◆ **Work instruction**: Write the data out in full and word for word. Do not include images.

◆ **Collected data**:
Segment Open
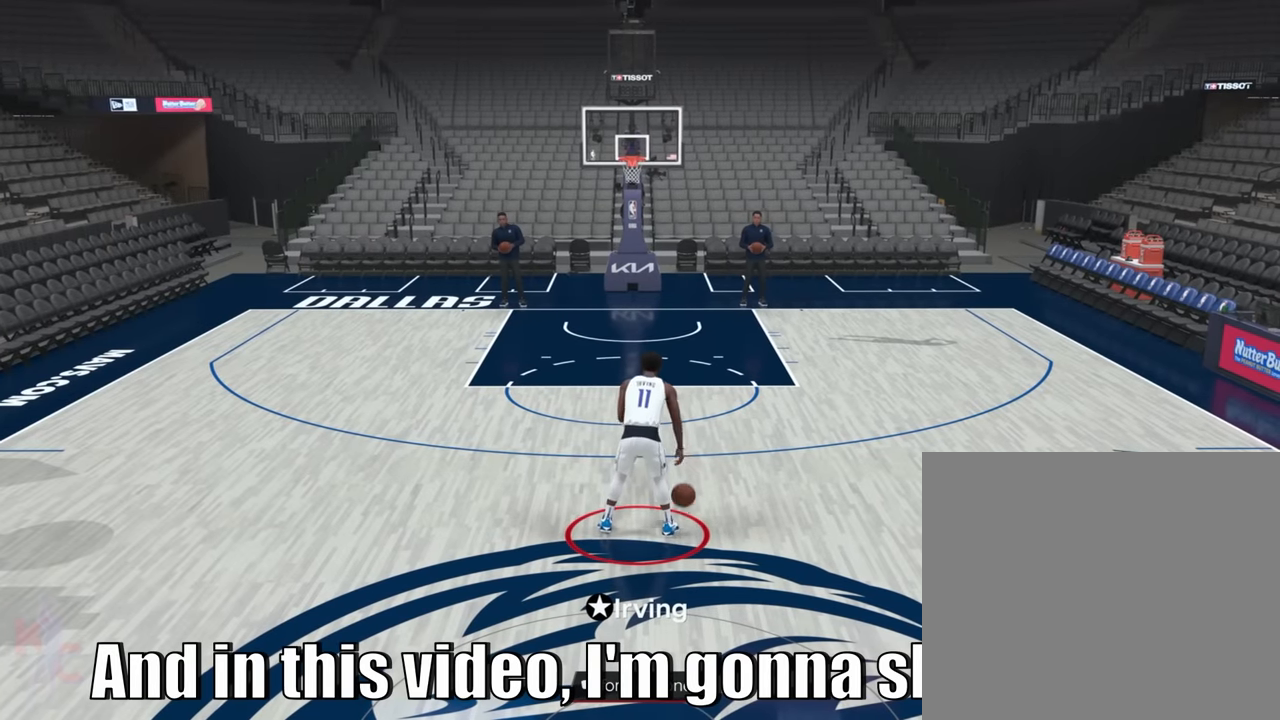
{"buttons": [], "left_stick": "center", "right_stick": "center", "events": [[234, "right_stick", "right"], [417, "right_stick", "left"], [500, "right_stick", "center"]]}
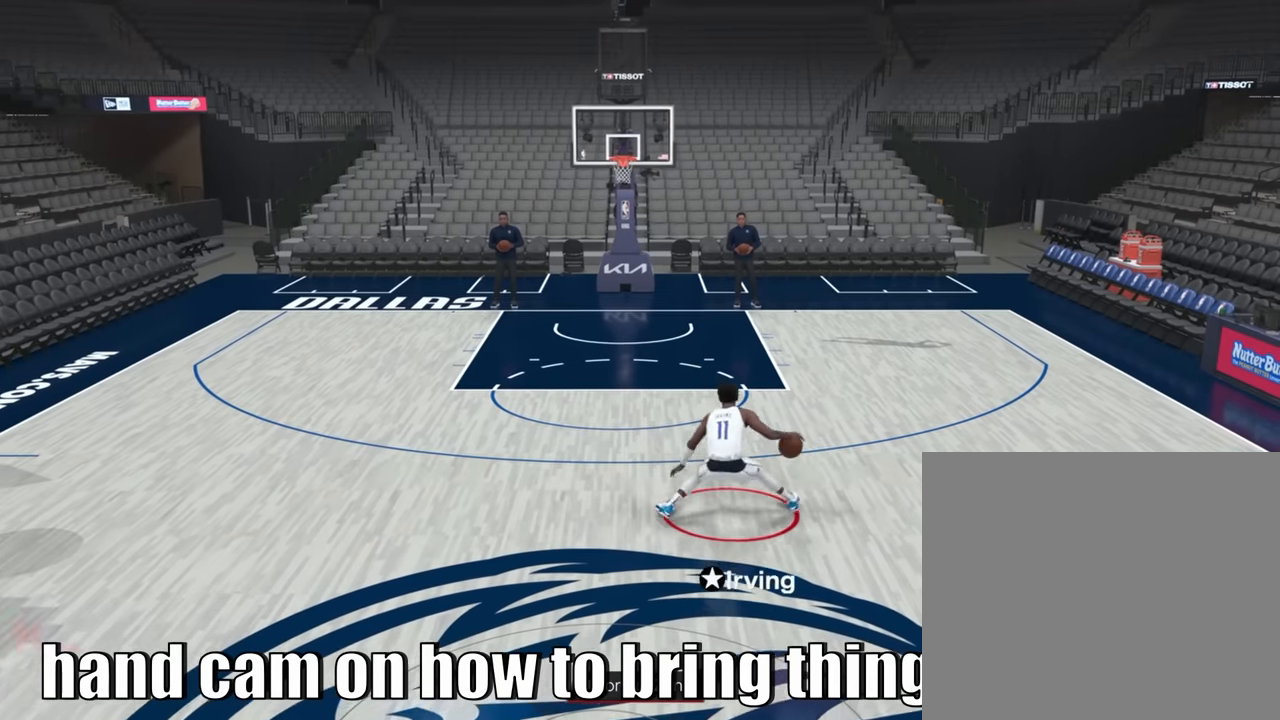
{"buttons": ["R2"], "left_stick": "center", "right_stick": "center", "events": [[417, "R2", "down"]]}
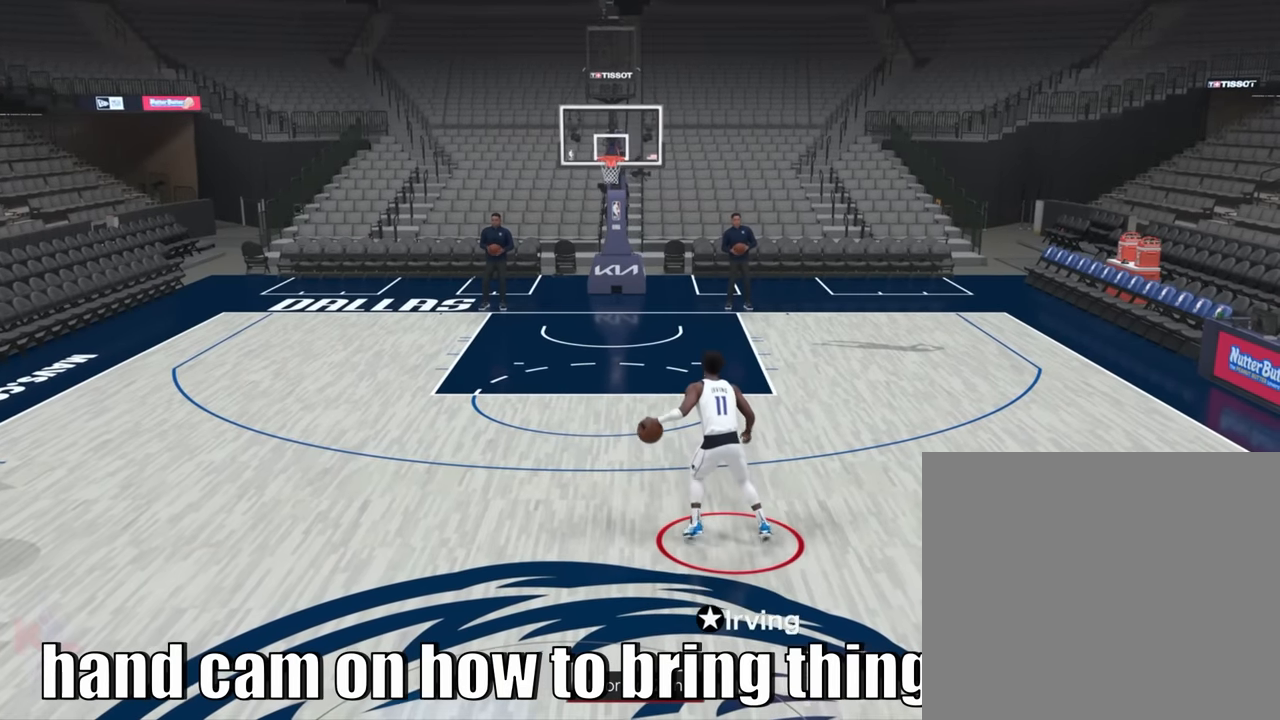
{"buttons": ["R2"], "left_stick": "center", "right_stick": "center", "events": []}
Segment Closed
◆ **Reply**:
{"buttons": [], "left_stick": "center", "right_stick": "center", "events": [[234, "right_stick", "right"], [417, "right_stick", "left"], [500, "right_stick", "center"]]}
{"buttons": ["R2"], "left_stick": "center", "right_stick": "center", "events": [[417, "R2", "down"]]}
{"buttons": ["R2"], "left_stick": "center", "right_stick": "center", "events": []}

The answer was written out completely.